In the unsuccessful term-limits issue brought up by ECOWAS leaders, Senegalese citizens, like Gambians, lamented its failure, just as the issue was bemoaned by the politically conscious from Nigeria, Ghana, Sierra Leone, Mali, Guinea-Conakry, and citizens from elsewhere in Africa. This proves that the growing inter-connectedness of Africans in this new century, is more than just symbolic; it is the substantive, and is the core belief system of Africans, especially the highly educated minority. Importantly, ECOWAS leaders failed, once again over two decades, to give consideration to the Gambia’s dire political situation, because the regional body is not attuned to the an emerging political paradigm that informs relations between countries that share physical boundaries. ECOWAS, it appears, still operates on the basis of the old United Nations doctrine of “non-interference” in other countries’ internal affairs; a doctrine, that has since been overtaken by the broadening of democratic values, in an ever changing and ever maturing global democracy project.
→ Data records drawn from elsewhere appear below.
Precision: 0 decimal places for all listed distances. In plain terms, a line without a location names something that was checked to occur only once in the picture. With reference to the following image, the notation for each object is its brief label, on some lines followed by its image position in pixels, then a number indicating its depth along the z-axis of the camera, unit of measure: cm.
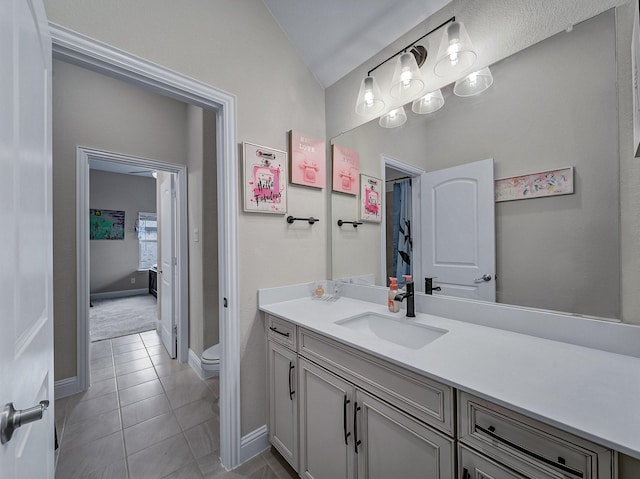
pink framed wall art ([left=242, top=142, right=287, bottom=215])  160
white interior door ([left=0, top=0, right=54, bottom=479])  50
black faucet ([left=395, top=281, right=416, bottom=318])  138
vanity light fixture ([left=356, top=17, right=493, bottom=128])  126
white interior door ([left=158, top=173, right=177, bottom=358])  292
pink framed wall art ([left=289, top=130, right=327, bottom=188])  181
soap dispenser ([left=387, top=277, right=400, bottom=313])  148
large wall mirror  97
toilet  233
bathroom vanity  63
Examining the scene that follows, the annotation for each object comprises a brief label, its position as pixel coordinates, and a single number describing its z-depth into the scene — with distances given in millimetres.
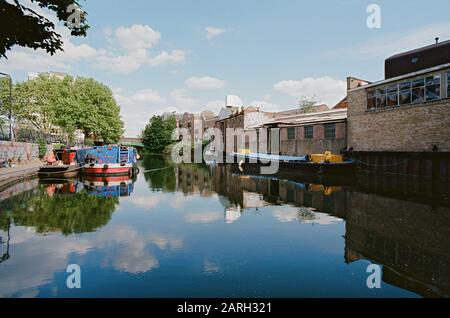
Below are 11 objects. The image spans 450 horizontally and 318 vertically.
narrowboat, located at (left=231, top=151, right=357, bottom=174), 21052
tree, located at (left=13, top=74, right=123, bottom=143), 43750
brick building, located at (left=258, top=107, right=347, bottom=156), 27647
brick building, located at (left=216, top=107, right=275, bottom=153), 48312
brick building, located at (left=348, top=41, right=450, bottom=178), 18859
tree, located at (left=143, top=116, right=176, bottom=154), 71938
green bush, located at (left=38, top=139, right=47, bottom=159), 32653
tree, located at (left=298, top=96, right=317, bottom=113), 57375
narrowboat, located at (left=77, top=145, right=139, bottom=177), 21977
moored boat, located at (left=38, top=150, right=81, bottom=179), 21641
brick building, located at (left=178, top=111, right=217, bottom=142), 79362
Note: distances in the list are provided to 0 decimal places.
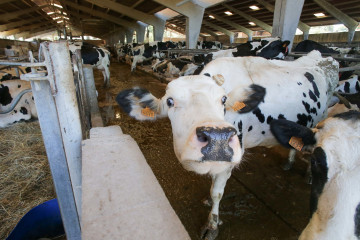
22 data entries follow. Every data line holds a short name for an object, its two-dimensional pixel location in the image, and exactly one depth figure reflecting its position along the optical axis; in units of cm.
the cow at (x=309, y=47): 779
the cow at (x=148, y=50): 1612
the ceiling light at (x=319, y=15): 1614
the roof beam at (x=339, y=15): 1412
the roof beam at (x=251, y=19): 1800
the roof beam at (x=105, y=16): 2206
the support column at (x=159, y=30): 1977
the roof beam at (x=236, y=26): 2185
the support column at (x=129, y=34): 3032
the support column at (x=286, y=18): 663
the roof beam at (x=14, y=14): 2019
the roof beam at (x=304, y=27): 1899
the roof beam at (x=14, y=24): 2571
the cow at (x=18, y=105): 478
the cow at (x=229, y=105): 143
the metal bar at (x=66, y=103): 143
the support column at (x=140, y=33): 2486
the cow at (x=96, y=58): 998
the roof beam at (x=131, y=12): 1683
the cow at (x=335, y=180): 134
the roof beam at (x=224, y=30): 2556
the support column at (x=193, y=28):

The new United Nations doctrine of “responsibility to protect” or “R2P,” still largely alien to African countries with long histories of paternalistic systems of political and social organizations, mandates the use of force, if necessary, in order to wrest power from rogue regimes, and restore order in countries burdened by the cruel overreach of state power. The inability of Gambians to actuate constitutional change of power, in part, due to Senegal’s firm denial of Gambian dissident’s military activity within its borders, has hamstrung Gambians efforts and severely limited their ability to force change in  own their country. This is all the more why, despite ECOWAS’s blundering, the need to revisit the term-limits issue is underscored by Gambians’ desperate need for peace and stability through political change. The Gambian peoples’ desire for change is sparked in part by massive state violence, and its collision with Gambia’s laws and  constitution. It is why Gambians continue relentlessly to call on ECOWAS to institute the two term-limits in its sphere of influence, now, in order to restore peace, security, good governance and good neighborliness in the sub -region.